Personally, I’d make every attempt to keep my garlic blue. Maybe name the dish something clever involving the color
Its nice to know the reactions.We have to investigate further as to whether it causes any side effect if we take small/medium/large quantity of this reactive meals over a long period.This may give some health benefits. Who knows? Regards siva
Great chemistry information!
We just talked about this in my ServSafe class today. There are three naturally blue foods: borage, blue corn, and garlic when a chemical reaction occurs.
Garlic turns blue when it forms copper sulfate, but it also turns blue when left uncooked in an aluminum pan, and, evidently, when pickled.
Speaking of copper: make sure you never cook anything acidic in a copper pot/pan. The acid leaches out toxic metals that can cause foodborne illness! (Same goes for pewter pans or pitchers!)
That’s really good advice Stephanie. Copper is an amazing material, no?
I accidently left Chinese garlic out overnight and some of it went blue. I tried it again and I also used Mexican garlic and left it out overnight in completely clean dishes separated. They both started going blue. I then bought local Australian garlic from the market and did the same thing and it stayed totally white. As some foods go through an irradiation process here that this might cause this to happen also I’ve heard they put stuff on garlic so that we can’t regrow it here. I’d really like to know what is fact and fiction. I know the food laws in Australia are not that great when it comes to food labelling. I’d say grow your own garlic as it’s the only way you know what your eating.

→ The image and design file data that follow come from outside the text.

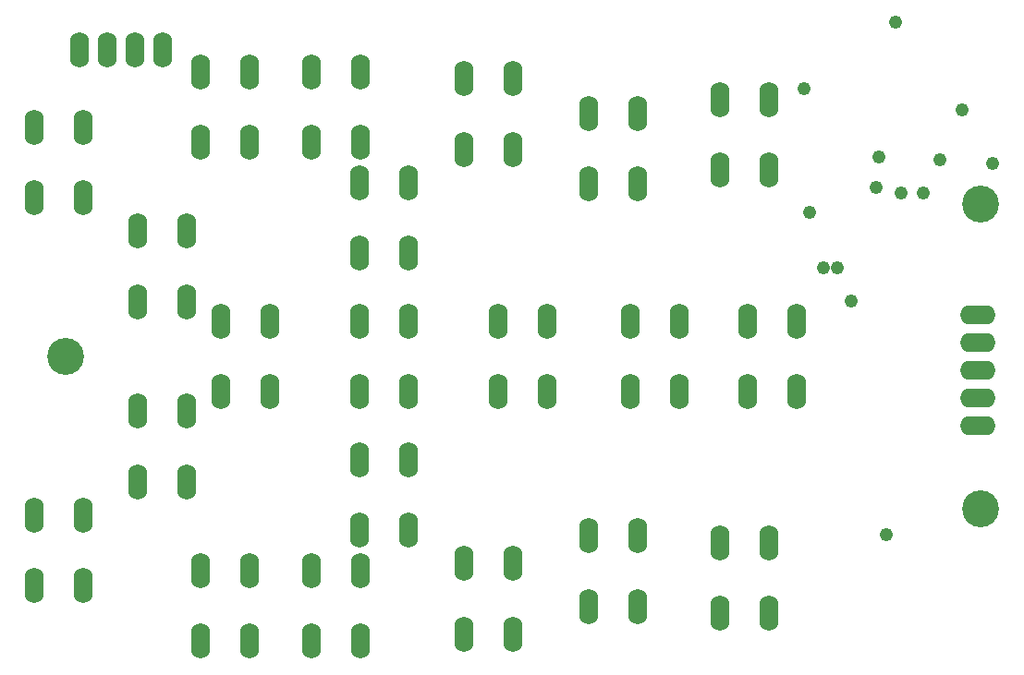
<source format=gbs>
%FSTAX24Y24*%
%MOIN*%
G70*
G01*
G75*
G04 Layer_Color=16711935*
%ADD10R,0.0050X0.1000*%
%ADD11R,0.0440X0.0400*%
%ADD12R,0.0400X0.0440*%
%ADD13R,0.0440X0.0400*%
%ADD14R,0.0240X0.0870*%
%ADD15R,0.0240X0.0870*%
%ADD16R,0.1380X0.0480*%
%ADD17C,0.0160*%
%ADD18C,0.0240*%
%ADD19C,0.0120*%
%ADD20C,0.0200*%
%ADD21O,0.0600X0.1200*%
%ADD22O,0.1200X0.0600*%
%ADD23C,0.1250*%
%ADD24C,0.0400*%
%ADD25C,0.0060*%
%ADD26C,0.0050*%
%ADD27C,0.0020*%
%ADD28C,0.0100*%
%ADD29C,0.0034*%
%ADD30R,0.0130X0.1080*%
%ADD31R,0.0520X0.0480*%
%ADD32R,0.0480X0.0520*%
%ADD33R,0.0520X0.0480*%
%ADD34R,0.0320X0.0950*%
%ADD35R,0.0320X0.0950*%
%ADD36R,0.1460X0.0560*%
%ADD37O,0.0680X0.1280*%
%ADD38O,0.1280X0.0680*%
%ADD39C,0.1330*%
%ADD40C,0.0480*%
D37*
X01289Y03078D02*
D03*
X01111D02*
D03*
X01289Y02822D02*
D03*
X01111D02*
D03*
X01664Y02053D02*
D03*
X01486D02*
D03*
X01664Y01797D02*
D03*
X01486D02*
D03*
X01664Y02703D02*
D03*
X01486D02*
D03*
X01664Y02447D02*
D03*
X01486D02*
D03*
X01889Y01478D02*
D03*
X01711D02*
D03*
X01889Y01222D02*
D03*
X01711D02*
D03*
X01964Y02378D02*
D03*
X01786D02*
D03*
X01964Y02122D02*
D03*
X01786D02*
D03*
X01889Y03278D02*
D03*
X01711D02*
D03*
X01889Y03022D02*
D03*
X01711D02*
D03*
X02289Y01478D02*
D03*
X02111D02*
D03*
X02289Y01222D02*
D03*
X02111D02*
D03*
X02464Y01878D02*
D03*
X02286D02*
D03*
X02464Y01622D02*
D03*
X02286D02*
D03*
X02464Y02378D02*
D03*
X02286D02*
D03*
X02464Y02122D02*
D03*
X02286D02*
D03*
X02464Y02878D02*
D03*
X02286D02*
D03*
X02464Y02622D02*
D03*
X02286D02*
D03*
X02289Y03278D02*
D03*
X02111D02*
D03*
X02289Y03022D02*
D03*
X02111D02*
D03*
X02839Y01503D02*
D03*
X02661D02*
D03*
X02839Y01247D02*
D03*
X02661D02*
D03*
X02964Y02378D02*
D03*
X02786D02*
D03*
X02964Y02122D02*
D03*
X02786D02*
D03*
X03439Y02378D02*
D03*
X03261D02*
D03*
X03439Y02122D02*
D03*
X03261D02*
D03*
X03289Y01603D02*
D03*
X03111D02*
D03*
X03289Y01347D02*
D03*
X03111D02*
D03*
X02839Y03253D02*
D03*
X02661D02*
D03*
X02839Y02997D02*
D03*
X02661D02*
D03*
X03289Y03128D02*
D03*
X03111D02*
D03*
X03289Y02872D02*
D03*
X03111D02*
D03*
X03764Y01578D02*
D03*
X03586D02*
D03*
X03764Y01322D02*
D03*
X03586D02*
D03*
X03864Y02378D02*
D03*
X03686D02*
D03*
X03864Y02122D02*
D03*
X03686D02*
D03*
X03764Y03178D02*
D03*
X03586D02*
D03*
X03764Y02922D02*
D03*
X03586D02*
D03*
X01575Y03355D02*
D03*
X01475D02*
D03*
X01375D02*
D03*
X01275D02*
D03*
X01289Y01678D02*
D03*
X01111D02*
D03*
X01289Y01422D02*
D03*
X01111D02*
D03*
D38*
X04515Y024D02*
D03*
Y023D02*
D03*
Y022D02*
D03*
Y021D02*
D03*
Y02D02*
D03*
D39*
X01225Y0225D02*
D03*
X04525Y028D02*
D03*
Y017D02*
D03*
D40*
X0401Y0257D02*
D03*
X0396D02*
D03*
X0391Y0277D02*
D03*
X0406Y0245D02*
D03*
X0389Y03215D02*
D03*
X0416Y0297D02*
D03*
X04185Y01605D02*
D03*
X0415Y0286D02*
D03*
X0424Y0284D02*
D03*
X0432D02*
D03*
X0438Y0296D02*
D03*
X0422Y03455D02*
D03*
X0457Y02945D02*
D03*
X0446Y0314D02*
D03*
M02*

</source>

Growing your own, and growing natural seeds that haven’t been messed with by big companies introducing new things into the seed cells is definitely a good idea and the way to go. It’s amazing what our modern science can do, but messing with seeds and food production at a cellular level doesn’t seem to be the way to go. Do you have any suggestions for places to buy good organic seeds (for garlic or otherwise)?